Stated problem: Copy out the lines below word for word, keeping them in the same order.

* Begin *

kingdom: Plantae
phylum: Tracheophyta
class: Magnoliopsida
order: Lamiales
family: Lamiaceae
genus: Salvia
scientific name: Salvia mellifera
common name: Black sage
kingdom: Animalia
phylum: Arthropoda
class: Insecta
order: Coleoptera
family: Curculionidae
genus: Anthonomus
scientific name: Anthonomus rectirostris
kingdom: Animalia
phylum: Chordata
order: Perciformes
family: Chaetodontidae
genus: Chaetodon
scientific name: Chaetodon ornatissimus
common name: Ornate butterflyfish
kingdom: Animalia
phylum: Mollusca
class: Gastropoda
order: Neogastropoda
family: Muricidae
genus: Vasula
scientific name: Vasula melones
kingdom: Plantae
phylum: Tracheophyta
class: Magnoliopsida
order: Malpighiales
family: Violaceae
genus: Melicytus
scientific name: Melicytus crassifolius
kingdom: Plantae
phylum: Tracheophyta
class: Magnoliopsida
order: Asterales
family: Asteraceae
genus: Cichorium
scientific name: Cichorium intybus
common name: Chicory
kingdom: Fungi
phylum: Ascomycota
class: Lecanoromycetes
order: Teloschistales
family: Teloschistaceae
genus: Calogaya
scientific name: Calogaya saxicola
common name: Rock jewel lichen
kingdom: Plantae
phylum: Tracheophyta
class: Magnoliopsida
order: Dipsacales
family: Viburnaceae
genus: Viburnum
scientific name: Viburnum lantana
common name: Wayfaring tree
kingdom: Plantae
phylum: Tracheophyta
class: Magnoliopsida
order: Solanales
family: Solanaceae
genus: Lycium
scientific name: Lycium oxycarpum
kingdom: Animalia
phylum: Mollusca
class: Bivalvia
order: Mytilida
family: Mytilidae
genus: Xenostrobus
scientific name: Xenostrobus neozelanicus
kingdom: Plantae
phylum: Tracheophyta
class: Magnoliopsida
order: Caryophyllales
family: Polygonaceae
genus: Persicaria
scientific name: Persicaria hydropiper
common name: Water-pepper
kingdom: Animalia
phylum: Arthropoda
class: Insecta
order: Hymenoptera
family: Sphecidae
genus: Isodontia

* End *

Response to the task:
kingdom: Plantae
phylum: Tracheophyta
class: Magnoliopsida
order: Lamiales
family: Lamiaceae
genus: Salvia
scientific name: Salvia mellifera
common name: Black sage
kingdom: Animalia
phylum: Arthropoda
class: Insecta
order: Coleoptera
family: Curculionidae
genus: Anthonomus
scientific name: Anthonomus rectirostris
kingdom: Animalia
phylum: Chordata
order: Perciformes
family: Chaetodontidae
genus: Chaetodon
scientific name: Chaetodon ornatissimus
common name: Ornate butterflyfish
kingdom: Animalia
phylum: Mollusca
class: Gastropoda
order: Neogastropoda
family: Muricidae
genus: Vasula
scientific name: Vasula melones
kingdom: Plantae
phylum: Tracheophyta
class: Magnoliopsida
order: Malpighiales
family: Violaceae
genus: Melicytus
scientific name: Melicytus crassifolius
kingdom: Plantae
phylum: Tracheophyta
class: Magnoliopsida
order: Asterales
family: Asteraceae
genus: Cichorium
scientific name: Cichorium intybus
common name: Chicory
kingdom: Fungi
phylum: Ascomycota
class: Lecanoromycetes
order: Teloschistales
family: Teloschistaceae
genus: Calogaya
scientific name: Calogaya saxicola
common name: Rock jewel lichen
kingdom: Plantae
phylum: Tracheophyta
class: Magnoliopsida
order: Dipsacales
family: Viburnaceae
genus: Viburnum
scientific name: Viburnum lantana
common name: Wayfaring tree
kingdom: Plantae
phylum: Tracheophyta
class: Magnoliopsida
order: Solanales
family: Solanaceae
genus: Lycium
scientific name: Lycium oxycarpum
kingdom: Animalia
phylum: Mollusca
class: Bivalvia
order: Mytilida
family: Mytilidae
genus: Xenostrobus
scientific name: Xenostrobus neozelanicus
kingdom: Plantae
phylum: Tracheophyta
class: Magnoliopsida
order: Caryophyllales
family: Polygonaceae
genus: Persicaria
scientific name: Persicaria hydropiper
common name: Water-pepper
kingdom: Animalia
phylum: Arthropoda
class: Insecta
order: Hymenoptera
family: Sphecidae
genus: Isodontia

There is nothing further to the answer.